Reducing the Number of Measurement Nodes in RF Imaging using Antenna Pattern Diversity with an Extended Rytov Approximation

RF imaging that leverages existing wireless communication infrastructure, such as radio tomographic imaging (RTI) and joint communication and sensing (JCAS) is becoming increasingly important. A challenge of RF imaging is that it requires large measurement datasets containing independent measurements. In this paper we investigate a method to reduce the number of measurement nodes in RF imaging so that it is more suitable for integration with wireless communication. The approach is to exploit antenna pattern diversity so that each node can collect multiple independent measurements from the same measurement location, thereby decreasing the number of measurement nodes required.
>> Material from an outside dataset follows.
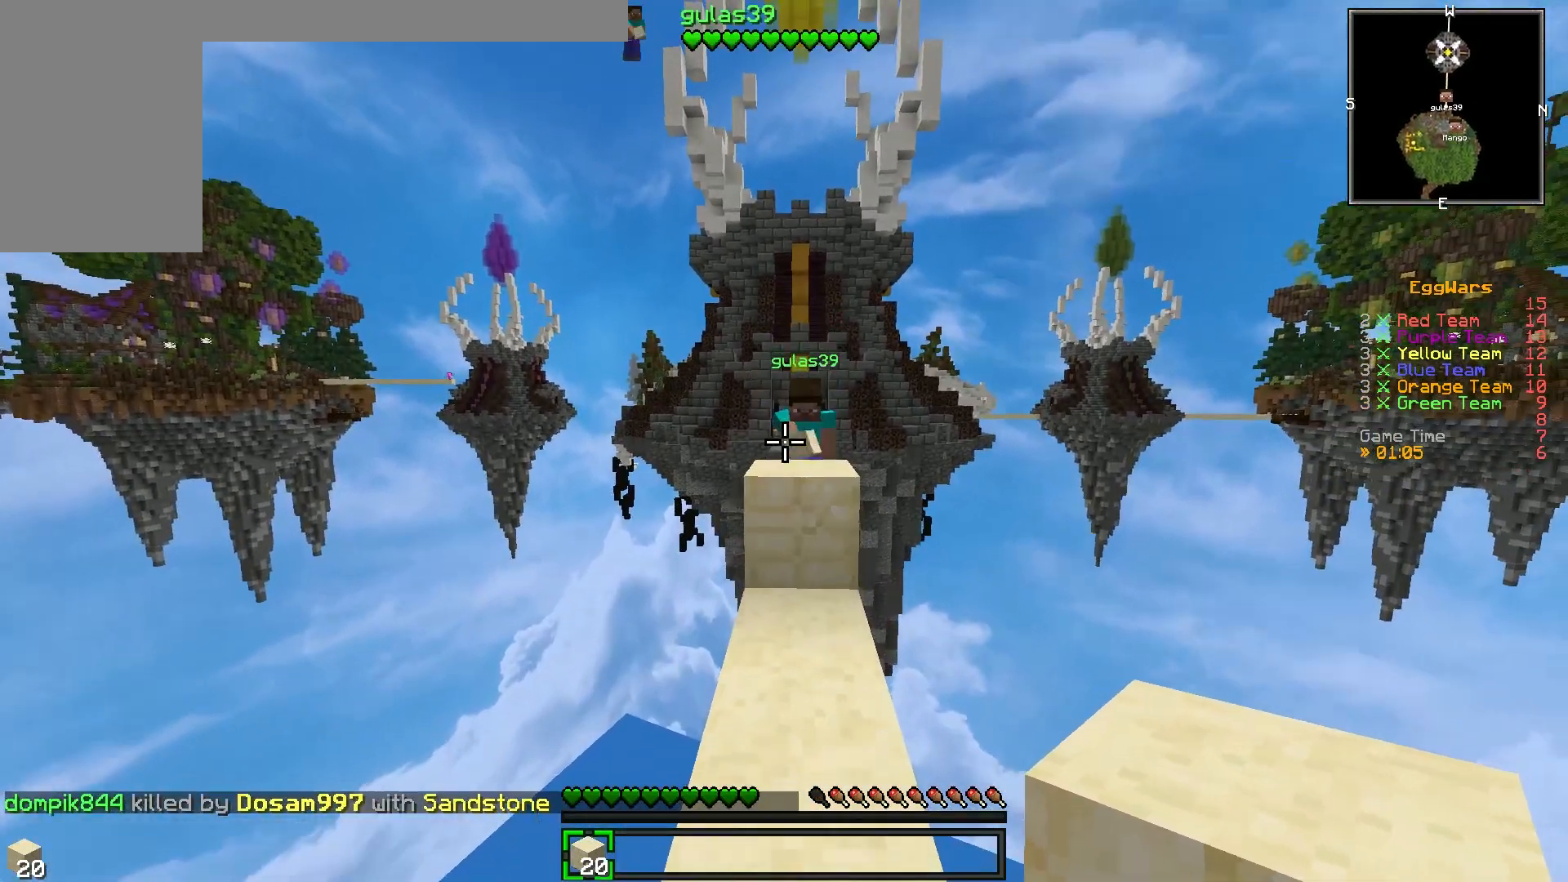
{"keys": ["w"], "events": [[33, "s", "up"], [150, "w", "down"], [317, "w", "up"], [400, "w", "down"]]}
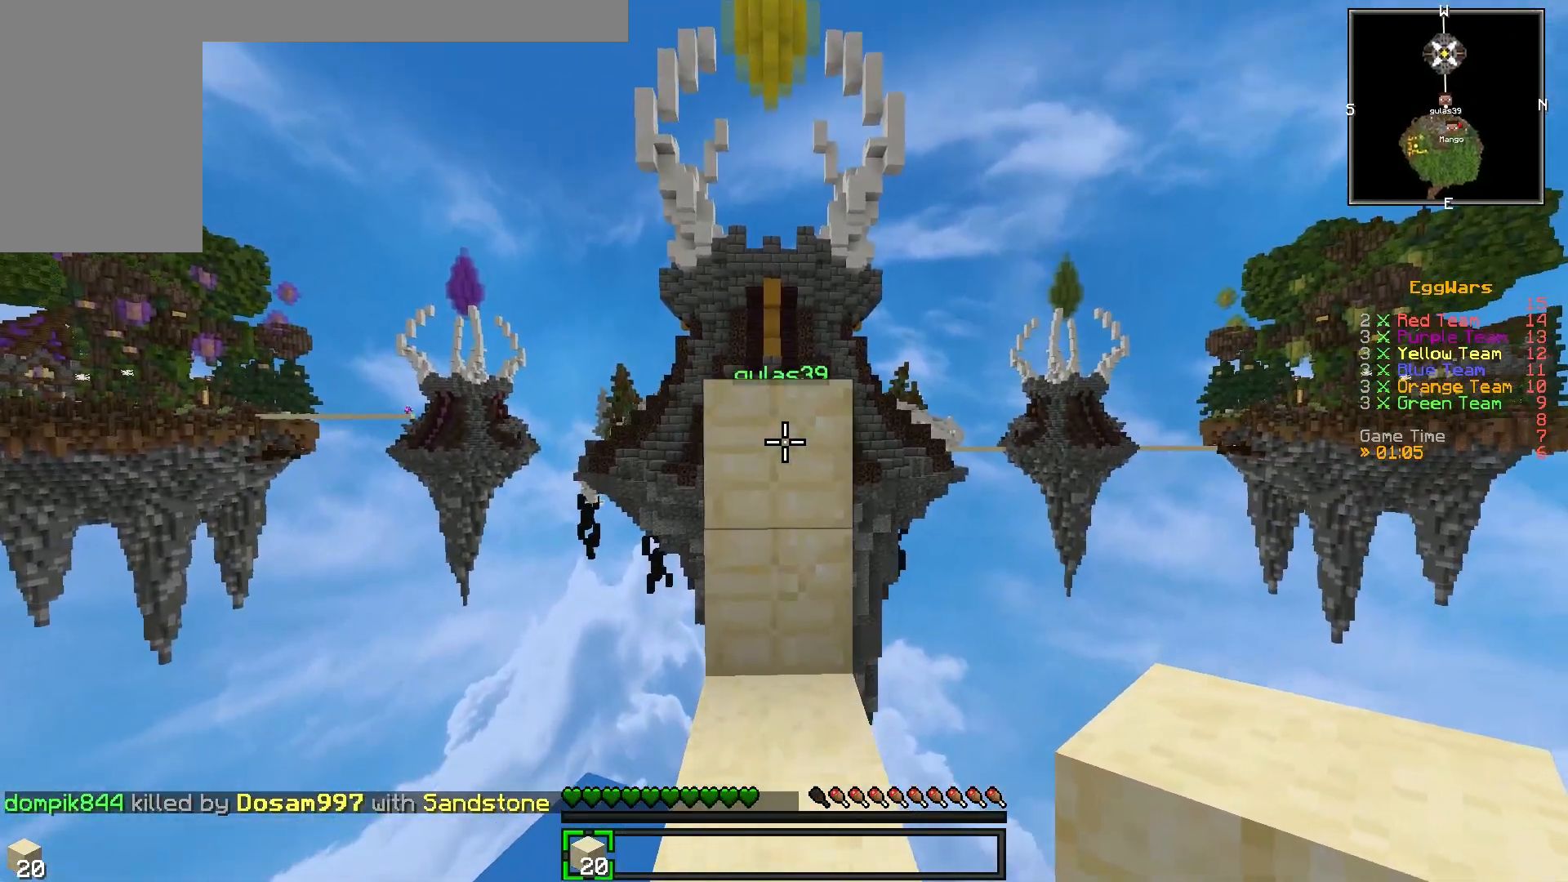
{"keys": ["w"], "events": [[133, "w", "up"], [450, "w", "down"]]}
Furthermore, we formulate pattern diversity for RF imaging using the recently developed extended Rytov Approximation (xRA) which has been demonstrated to provide remarkable RF reconstruction accuracy. The advantage of utilizing xRA is that it allows us to utilize the metric of sensing capacity to straightforwardly quantify the potential of various pattern diversity configurations. Using the sensing capacity metric we are able to identify configurations where the number of measurement nodes can be reduced by at least a factor of two. Simulation results are provided to verify the RF imaging approach with reduced measurement nodes, which demonstrates the potential of using pattern diversity.